The series caught a lot of flack early on for what appeared to be a canon-breaking plot point involving the Grand Inquisitor, a major character from Star Wars: Rebels who famously died at the end of the first season of Dave Filoni’s second animated show. Mild spoilers…but this plot point proved to be inconsequential. The show does line up mostly with where we end up seeing the characters at the beginning of A New Hope. The problem, however, is that one would imagine most of the characters in a 45-year-old movie would’ve likely referenced these events.

The ideas the story chooses to explore are fun. We meet a fake Jedi who uses illusion to scam people out of money. We get to see a little of how Obi-Wan lived in the two decades between wars, and the series realistically depicts the kind of psychological torment he would’ve been likely feeling after all those years alone. Some have compared McGregor’s performance to Hamill’s in The Last Jedi for that reason, so your milage for stories of hopeless heroes who need to learn to feel hope again may very.

Unfortunately, the series is also the third time Disney+ has used the trope of pairing up a capable warrior with a cute baby version of a previously popular character…in this case, Princess Leia. The actress who plays her is quite competent, playing a character who is both extremely intelligent and dignified for her age, while also being disobedient and childish. It feels like a good place to explore Princess Leia as a character, arguably capturing more of the classic spirit of the OT character than the Sequel Trilogy did. Still, the trope is growing more tedious with each use.

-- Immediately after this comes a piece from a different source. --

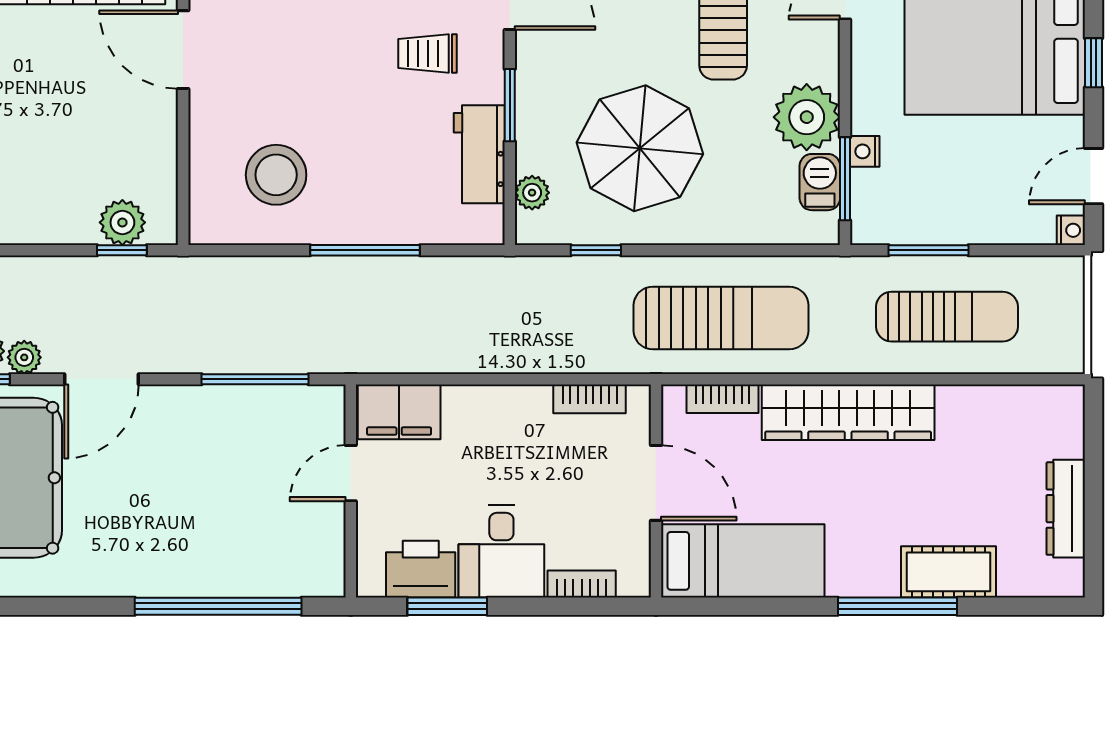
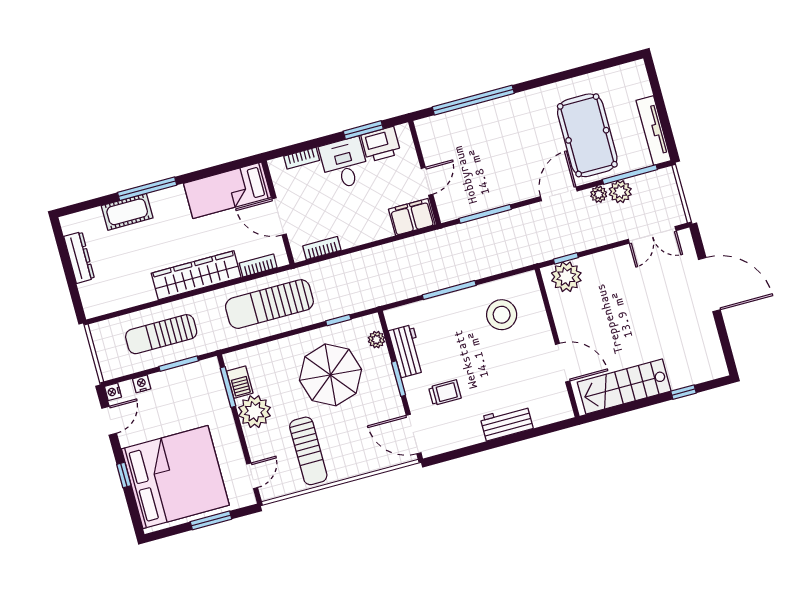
nightstand: (865, 151) -> (142, 384), moved, turned -90
plant: (122, 222) -> (566, 277), width x1.36, depth x1.36

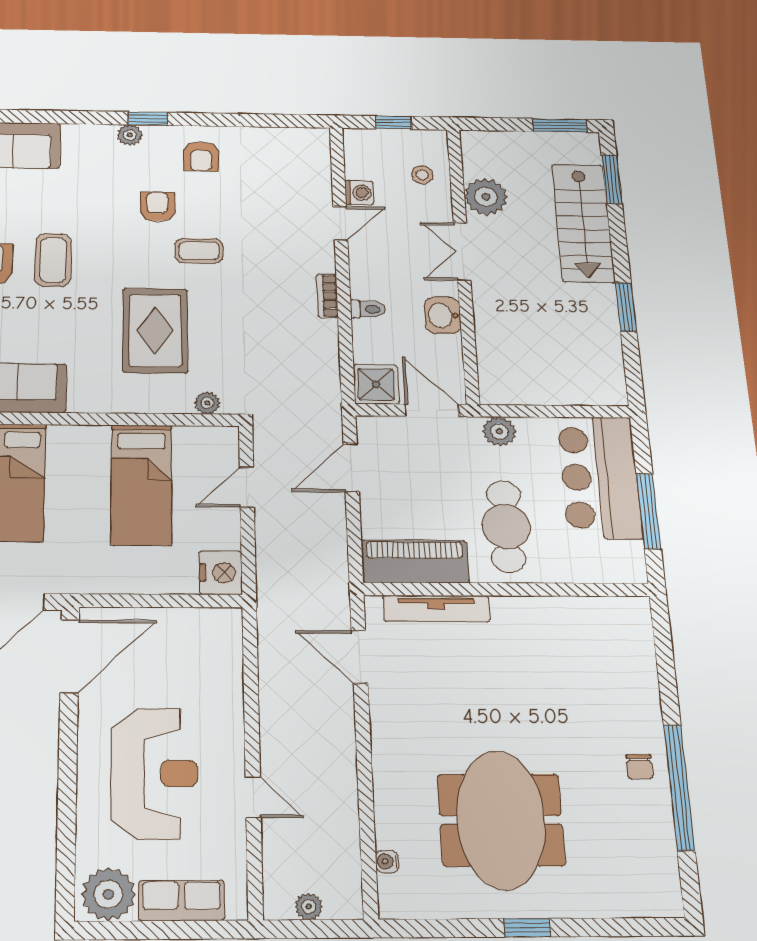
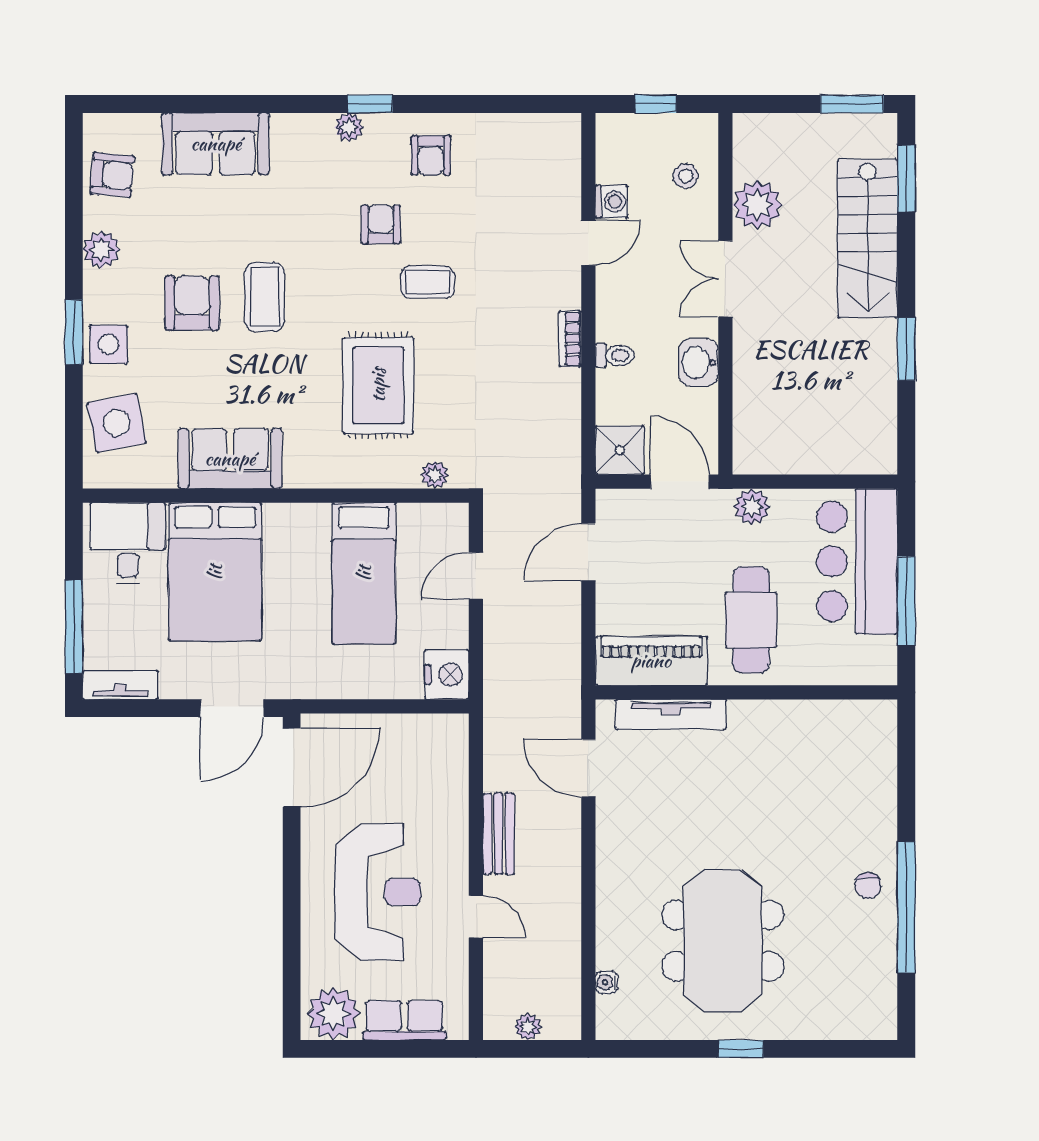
bench: (274, 718) -> (499, 834), added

Cliches, tedium, and wheel-spinning abound in Obi-Wan Kenobi, sadly accomplishing very little as a story besides creating momentary opportunities for neat ideas. The execution is almost always slightly awkward or off-putting. Characters who should have no problem working through a situation are weirdly restrained. The bad guys rarely use their powers to their full extent, mostly because the story demands it continues. An Imperial Star Destroyer can fire on a tiny ship for hours and barely lower the shields. Somehow the Empire knows the Organa family is tied to Obi-Wan and doesn’t pull on that thread outside of this circumstance. Time stretches or condenses by the laws of dramatic tension.

The result is a show that isn’t particularly pleasing anyone. At least the final three episodes of Boba Fett brought some resolution and clarity to Dinn Djarn’s character. At least Visions was a different, goofy idea. This show’s potential was in its promise of finally delivering a great Star Wars role to McGregor, giving him an epilogue his character deserved. What we got was a bumbling, bizarre attempt at character building with some of the most awkward moments in recent Star Wars. Its heights are shadowed by its relative failures.

The Bottom Line

 

Obi-Wan Kenobi is a messy story, filled with nominal moments of fun and nostalgia. However, it doesn't do right by its lead character or give him the continuation fans wanted.

 

7

Tyler Hummel

Born into the unexplored residential backwater of Chicago, Tyler Hummel is a graduate of Tribeca Flashpoint College where he studied Sound Design for Film and Interactive Media. When he isn't hosting his public access talk show The Fox Valley Film Critics or collecting DragonBall Z figurines, he enjoys writing and directing short films. As with Rick from Casablanca, "he's a man like any other man, just more so!"

2 Comments

  1. Anon on June 25, 2022 at 12:14 am

    After this scathing review you gave it a 7? This is easily a 4, a massive waste of time for what should have been easy money if they didn’t focus on the stupidest things and wrote the characters in dumb ways.

  2. Arik on June 24, 2022 at 5:37 pm

    Oh, look. More rushed, insipid, needless Disney swill that feels cheap and unnecessary, all coming from the House of Grooming. Why am I not surprised?

    Modern-day Disney is the absolute pits.